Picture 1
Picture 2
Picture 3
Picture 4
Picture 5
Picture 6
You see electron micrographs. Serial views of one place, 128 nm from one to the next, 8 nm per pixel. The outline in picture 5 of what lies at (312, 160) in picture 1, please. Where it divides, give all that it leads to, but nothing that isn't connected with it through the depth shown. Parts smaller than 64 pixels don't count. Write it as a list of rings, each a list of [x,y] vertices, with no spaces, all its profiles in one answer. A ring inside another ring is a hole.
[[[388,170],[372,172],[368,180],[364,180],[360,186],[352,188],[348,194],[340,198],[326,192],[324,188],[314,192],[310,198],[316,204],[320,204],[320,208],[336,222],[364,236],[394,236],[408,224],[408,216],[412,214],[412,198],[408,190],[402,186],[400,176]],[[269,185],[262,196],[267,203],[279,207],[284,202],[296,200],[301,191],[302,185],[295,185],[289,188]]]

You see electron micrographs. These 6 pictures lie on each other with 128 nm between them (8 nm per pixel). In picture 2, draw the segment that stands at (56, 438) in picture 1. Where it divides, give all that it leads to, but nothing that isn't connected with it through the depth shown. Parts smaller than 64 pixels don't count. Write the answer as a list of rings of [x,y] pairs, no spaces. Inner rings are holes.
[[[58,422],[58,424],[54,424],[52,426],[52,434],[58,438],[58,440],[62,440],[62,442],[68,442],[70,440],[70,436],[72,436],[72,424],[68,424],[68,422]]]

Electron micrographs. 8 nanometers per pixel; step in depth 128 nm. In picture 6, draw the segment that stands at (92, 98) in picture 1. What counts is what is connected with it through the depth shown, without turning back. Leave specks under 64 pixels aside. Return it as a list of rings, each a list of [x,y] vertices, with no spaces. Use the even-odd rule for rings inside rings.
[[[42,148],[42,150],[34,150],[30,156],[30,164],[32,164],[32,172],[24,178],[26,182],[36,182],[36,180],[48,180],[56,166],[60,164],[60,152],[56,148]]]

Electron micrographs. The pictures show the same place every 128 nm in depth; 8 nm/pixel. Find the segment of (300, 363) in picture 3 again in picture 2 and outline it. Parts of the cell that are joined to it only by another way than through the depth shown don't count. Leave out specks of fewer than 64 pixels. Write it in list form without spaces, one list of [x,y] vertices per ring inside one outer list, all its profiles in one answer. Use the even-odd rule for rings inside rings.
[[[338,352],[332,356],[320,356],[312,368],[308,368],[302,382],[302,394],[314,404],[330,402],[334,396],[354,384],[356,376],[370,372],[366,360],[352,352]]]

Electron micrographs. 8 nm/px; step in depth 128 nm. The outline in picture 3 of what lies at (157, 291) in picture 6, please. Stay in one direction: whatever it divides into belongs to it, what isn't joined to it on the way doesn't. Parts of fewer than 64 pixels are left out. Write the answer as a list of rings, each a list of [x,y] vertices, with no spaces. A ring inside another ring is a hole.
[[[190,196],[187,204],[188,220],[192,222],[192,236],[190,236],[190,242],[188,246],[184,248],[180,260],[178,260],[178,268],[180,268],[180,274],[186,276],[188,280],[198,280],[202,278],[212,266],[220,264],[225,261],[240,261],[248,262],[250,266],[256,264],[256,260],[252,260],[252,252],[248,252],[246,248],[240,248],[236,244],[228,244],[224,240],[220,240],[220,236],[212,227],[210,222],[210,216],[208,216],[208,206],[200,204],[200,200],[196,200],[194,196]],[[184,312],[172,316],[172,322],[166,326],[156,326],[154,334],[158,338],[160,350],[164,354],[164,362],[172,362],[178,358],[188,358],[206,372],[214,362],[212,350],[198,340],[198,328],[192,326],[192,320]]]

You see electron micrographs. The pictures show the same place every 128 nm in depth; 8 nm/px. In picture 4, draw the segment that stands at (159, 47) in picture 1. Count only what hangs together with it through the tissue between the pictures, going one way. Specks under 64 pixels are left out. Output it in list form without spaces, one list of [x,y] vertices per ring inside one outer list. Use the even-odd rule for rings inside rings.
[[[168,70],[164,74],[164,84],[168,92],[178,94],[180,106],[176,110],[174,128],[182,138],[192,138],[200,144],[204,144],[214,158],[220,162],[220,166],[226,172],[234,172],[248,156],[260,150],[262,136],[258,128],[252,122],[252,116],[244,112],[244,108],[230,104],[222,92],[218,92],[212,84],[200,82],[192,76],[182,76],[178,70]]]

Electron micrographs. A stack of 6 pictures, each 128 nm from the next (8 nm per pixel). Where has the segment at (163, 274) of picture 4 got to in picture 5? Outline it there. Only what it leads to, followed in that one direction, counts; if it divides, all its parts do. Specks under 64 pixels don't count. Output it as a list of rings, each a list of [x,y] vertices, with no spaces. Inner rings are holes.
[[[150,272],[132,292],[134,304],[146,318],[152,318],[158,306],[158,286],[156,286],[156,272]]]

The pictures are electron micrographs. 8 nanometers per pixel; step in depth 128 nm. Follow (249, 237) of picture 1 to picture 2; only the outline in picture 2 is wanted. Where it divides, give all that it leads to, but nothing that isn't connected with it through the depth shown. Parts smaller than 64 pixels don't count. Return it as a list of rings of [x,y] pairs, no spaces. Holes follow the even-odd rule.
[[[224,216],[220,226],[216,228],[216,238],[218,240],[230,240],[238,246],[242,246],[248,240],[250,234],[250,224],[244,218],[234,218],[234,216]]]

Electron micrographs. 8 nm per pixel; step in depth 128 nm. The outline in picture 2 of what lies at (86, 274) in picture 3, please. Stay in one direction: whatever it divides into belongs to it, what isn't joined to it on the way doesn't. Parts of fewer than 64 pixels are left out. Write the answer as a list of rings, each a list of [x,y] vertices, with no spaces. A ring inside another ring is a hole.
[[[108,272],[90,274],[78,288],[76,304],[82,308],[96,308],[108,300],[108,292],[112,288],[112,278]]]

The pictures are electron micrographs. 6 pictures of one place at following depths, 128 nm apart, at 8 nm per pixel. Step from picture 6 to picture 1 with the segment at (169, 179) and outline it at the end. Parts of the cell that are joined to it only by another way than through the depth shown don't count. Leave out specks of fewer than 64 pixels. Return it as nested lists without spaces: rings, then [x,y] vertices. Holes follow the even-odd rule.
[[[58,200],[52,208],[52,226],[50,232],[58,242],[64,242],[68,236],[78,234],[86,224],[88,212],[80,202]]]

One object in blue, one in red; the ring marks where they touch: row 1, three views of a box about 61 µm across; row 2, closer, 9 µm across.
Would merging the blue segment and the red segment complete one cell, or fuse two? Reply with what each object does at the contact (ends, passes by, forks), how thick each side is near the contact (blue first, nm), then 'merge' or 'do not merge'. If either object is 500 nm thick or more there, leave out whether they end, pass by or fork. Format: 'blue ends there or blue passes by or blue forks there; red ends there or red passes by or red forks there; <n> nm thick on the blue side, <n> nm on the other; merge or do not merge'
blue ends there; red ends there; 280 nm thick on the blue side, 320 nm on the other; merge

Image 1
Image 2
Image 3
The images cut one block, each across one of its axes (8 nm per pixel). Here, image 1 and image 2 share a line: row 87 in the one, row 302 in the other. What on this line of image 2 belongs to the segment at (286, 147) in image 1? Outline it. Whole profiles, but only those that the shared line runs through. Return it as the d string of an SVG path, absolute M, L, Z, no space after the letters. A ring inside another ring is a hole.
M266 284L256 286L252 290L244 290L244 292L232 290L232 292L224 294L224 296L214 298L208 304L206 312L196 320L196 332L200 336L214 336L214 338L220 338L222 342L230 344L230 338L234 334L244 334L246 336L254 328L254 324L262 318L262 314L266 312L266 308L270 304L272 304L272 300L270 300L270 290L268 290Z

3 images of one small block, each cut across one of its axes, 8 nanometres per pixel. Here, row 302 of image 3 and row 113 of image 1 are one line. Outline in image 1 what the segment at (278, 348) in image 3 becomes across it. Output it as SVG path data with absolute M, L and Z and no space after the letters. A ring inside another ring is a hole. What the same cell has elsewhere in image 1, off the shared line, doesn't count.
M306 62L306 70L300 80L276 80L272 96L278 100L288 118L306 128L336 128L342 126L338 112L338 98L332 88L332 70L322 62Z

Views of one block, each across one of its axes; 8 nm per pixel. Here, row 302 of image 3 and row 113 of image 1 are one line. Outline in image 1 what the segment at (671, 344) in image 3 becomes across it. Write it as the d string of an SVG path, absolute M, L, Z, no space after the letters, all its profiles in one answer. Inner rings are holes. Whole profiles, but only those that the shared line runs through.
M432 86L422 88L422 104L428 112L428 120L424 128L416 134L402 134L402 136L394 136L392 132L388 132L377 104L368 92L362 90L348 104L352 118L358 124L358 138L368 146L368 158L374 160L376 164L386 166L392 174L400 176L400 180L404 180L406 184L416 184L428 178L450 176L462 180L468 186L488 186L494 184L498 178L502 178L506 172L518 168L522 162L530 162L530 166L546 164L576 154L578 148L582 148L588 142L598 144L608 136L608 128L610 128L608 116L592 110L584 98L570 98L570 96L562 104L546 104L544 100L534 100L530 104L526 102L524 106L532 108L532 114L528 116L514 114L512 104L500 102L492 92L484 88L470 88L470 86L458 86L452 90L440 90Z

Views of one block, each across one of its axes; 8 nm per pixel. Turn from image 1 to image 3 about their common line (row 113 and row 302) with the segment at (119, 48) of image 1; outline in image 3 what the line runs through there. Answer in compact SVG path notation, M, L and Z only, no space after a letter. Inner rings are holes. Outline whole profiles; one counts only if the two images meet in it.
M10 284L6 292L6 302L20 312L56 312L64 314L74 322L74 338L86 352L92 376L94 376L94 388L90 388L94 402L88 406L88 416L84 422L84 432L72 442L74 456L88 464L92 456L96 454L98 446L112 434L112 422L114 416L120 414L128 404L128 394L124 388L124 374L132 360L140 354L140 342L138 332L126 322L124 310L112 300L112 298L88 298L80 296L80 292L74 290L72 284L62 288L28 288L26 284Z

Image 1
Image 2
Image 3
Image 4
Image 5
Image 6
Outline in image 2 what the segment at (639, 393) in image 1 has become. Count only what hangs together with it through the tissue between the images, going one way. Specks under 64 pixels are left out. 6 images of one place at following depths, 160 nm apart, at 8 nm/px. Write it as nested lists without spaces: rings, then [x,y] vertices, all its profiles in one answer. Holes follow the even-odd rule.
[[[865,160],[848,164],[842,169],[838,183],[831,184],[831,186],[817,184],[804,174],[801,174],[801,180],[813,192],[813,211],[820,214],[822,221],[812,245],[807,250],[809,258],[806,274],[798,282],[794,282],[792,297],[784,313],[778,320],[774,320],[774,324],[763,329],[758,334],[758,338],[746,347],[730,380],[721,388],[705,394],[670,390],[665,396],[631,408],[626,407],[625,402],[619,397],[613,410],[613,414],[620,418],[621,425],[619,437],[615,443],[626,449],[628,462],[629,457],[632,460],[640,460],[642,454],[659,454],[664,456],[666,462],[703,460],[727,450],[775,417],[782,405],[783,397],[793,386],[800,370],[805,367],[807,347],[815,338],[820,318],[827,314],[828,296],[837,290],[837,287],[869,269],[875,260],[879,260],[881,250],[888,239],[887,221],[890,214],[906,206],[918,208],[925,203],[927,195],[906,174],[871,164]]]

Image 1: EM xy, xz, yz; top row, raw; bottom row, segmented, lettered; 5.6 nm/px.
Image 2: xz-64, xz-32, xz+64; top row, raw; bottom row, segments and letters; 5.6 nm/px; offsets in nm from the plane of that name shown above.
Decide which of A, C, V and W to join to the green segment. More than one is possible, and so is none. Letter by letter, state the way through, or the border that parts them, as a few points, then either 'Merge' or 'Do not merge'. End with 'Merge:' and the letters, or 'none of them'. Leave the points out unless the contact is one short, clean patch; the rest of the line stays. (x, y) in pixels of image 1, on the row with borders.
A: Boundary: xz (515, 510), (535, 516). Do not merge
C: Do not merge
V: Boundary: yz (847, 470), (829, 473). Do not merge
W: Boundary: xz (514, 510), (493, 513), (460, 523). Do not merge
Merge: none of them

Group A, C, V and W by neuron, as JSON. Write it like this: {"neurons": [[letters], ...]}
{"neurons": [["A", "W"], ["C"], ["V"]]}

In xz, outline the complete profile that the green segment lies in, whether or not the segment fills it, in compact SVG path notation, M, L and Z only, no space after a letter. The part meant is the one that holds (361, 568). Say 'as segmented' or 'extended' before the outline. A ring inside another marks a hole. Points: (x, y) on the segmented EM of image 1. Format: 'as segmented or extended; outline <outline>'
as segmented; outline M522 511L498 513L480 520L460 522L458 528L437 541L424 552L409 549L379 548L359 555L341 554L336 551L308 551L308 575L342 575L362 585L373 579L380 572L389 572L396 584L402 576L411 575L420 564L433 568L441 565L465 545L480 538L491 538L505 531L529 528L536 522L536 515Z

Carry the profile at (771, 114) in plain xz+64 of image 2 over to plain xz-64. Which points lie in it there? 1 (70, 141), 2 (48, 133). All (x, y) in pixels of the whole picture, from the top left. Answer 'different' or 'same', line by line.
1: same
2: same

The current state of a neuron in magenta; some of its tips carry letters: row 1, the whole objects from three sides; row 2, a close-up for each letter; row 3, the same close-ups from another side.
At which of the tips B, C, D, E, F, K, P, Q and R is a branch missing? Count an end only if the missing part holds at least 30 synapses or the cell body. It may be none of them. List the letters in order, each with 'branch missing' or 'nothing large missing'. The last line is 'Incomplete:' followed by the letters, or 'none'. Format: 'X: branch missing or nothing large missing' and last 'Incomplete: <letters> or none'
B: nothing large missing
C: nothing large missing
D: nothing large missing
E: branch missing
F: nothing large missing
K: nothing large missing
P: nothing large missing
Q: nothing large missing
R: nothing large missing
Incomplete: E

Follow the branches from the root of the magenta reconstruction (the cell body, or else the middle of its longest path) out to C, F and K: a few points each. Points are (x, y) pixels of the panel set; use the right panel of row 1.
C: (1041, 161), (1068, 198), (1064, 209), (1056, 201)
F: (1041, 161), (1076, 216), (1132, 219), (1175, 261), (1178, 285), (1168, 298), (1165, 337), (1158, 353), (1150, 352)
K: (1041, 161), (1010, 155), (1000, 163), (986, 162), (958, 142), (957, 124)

**TASK STATEMENT**
Report every line of the preceding listing where the string "bottom" occurs.

**RESULT OF THIS EXERCISE**
Image 1: EM xy, xz, yz; top row, raw; bottom row, segmented, lettered; 5.6 nm/px.
Image 2: xz-64, xz-32, xz+64; top row, raw; bottom row, segments and letters; 5.6 nm/px; offsets in nm from the plane of that name shown above.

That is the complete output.